My MA did give me a slight advantage in some job searches, but to be quite honest, it was complete unnecessary and unrelated to what I do for a living now. I really enjoyed the program and hardly consider it to have been a waste of my time but I suspect I might feel a whole lot differently had I borrowed money to pay for it.
posted by futureisunwritten at 12:12 AM on September 3, 2010

I had fun getting mine, and it impresses people who are impressed by that sort of thing (none of whom control the purse strings). Otherwise, what k8t said: Useless.
posted by bryon at 6:22 AM on September 3, 2010

I think the general opinion of the degree is that it matters most to the person who gets it. Depending on their situation (are they now employed? massively in debt? debt free? in an unrelated field? did they get it as a way to get out of a PhD they realized they didn't want?) they may find the degree personally valuable or useless. In other words - it's up to you and your situation as to what it means.

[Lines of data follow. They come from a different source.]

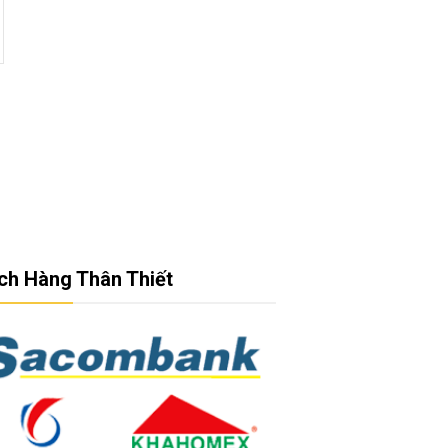
ch Hàng Thân Thiết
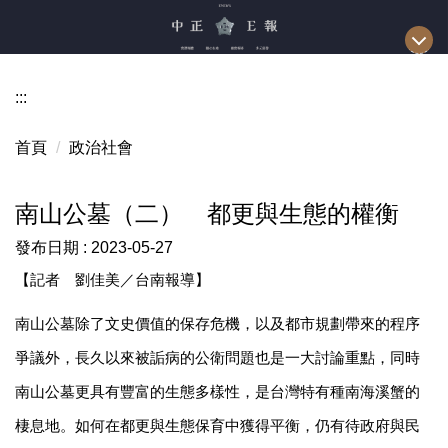
跳
到
主
要
:::
內
容
首頁
政治社會
區
南山公墓（二） 都更與生態的權衡
發布日期 :
2023-05-27
【記者 劉佳美／台南報導】
南山公墓除了文史價值的保存危機，以及都市規劃帶來的程序
爭議外，長久以來被詬病的公衛問題也是一大討論重點，同時
南山公墓更具有豐富的生態多樣性，是台灣特有種南海溪蟹的
棲息地。如何在都更與生態保育中獲得平衡，仍有待政府與民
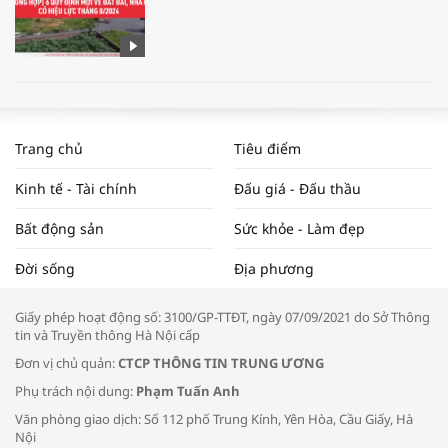
WORLDBANK DỰ BÁO KINH TẾ VIỆT
NAM NĂM 2024 VÀ NĂM 2025 | NHỊP
Trang chủ
Tiêu điểm
ĐẬP THỊ TRƯỜNG #62
Kinh tế - Tài chính
Đấu giá - Đấu thầu
Bất động sản
Sức khỏe - Làm đẹp
Tọa đàm “Xúc tiến thương mại: Khơi
Đời sống
Địa phương
thông đầu ra cho sản phẩm OCOP”
Giấy phép hoạt động số: 3100/GP-TTĐT, ngày 07/09/2021 do Sở Thông
tin và Truyền thông Hà Nội cấp
Đơn vị chủ quản:
CTCP THÔNG TIN TRUNG ƯƠNG
Phụ trách nội dung:
Phạm Tuấn Anh
Bác sĩ tư vấn cách phòng tránh bệnh
Văn phòng giao dịch: Số 112 phố Trung Kính, Yên Hòa, Cầu Giấy, Hà
đường hô hấp trong thời tiết giao mùa
Nội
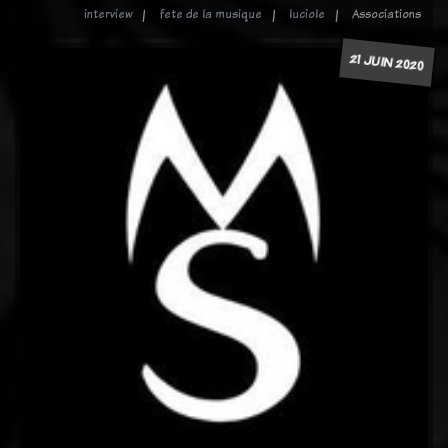
interview
fete de la musique
luciole
Associations
21 JUIN 2020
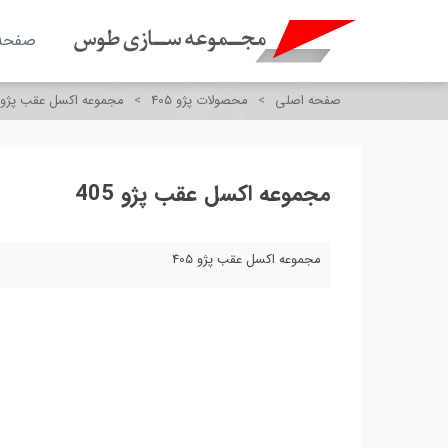
صفحه
صفحه اصلی
>
محصولات پژو 405
>
مجموعه اکسل عقب پژو 405
مجموعه اکسل عقب پژو 405
مجموعه اکسل عقب پژو 405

But since you asked here's my perspective. Unless you need it for your job to get a pay raise (public school teacher, sometimes MBA in the corporate world, etc.) it's a notch above soking weed and doing crossword puzzles everyday for 1 or 2 years. Just go out and get some field experience (unpaid, maybe but free!) instead.
posted by WeekendJen at 7:56 AM on September 3, 2010

posted by WeekendJen at 7:57 AM on September 3, 2010

I have a MA in Humanities, with a specialization in Literature, as well. Most people who teach get useless, quick MAs just to get a bump in pay. I teach, but didn't do this. I am part of the liking learning for learning's sake group. There were things I wanted to spend more time with as I got older, so I did. Useless to some maybe, but it enriched my life nonetheless.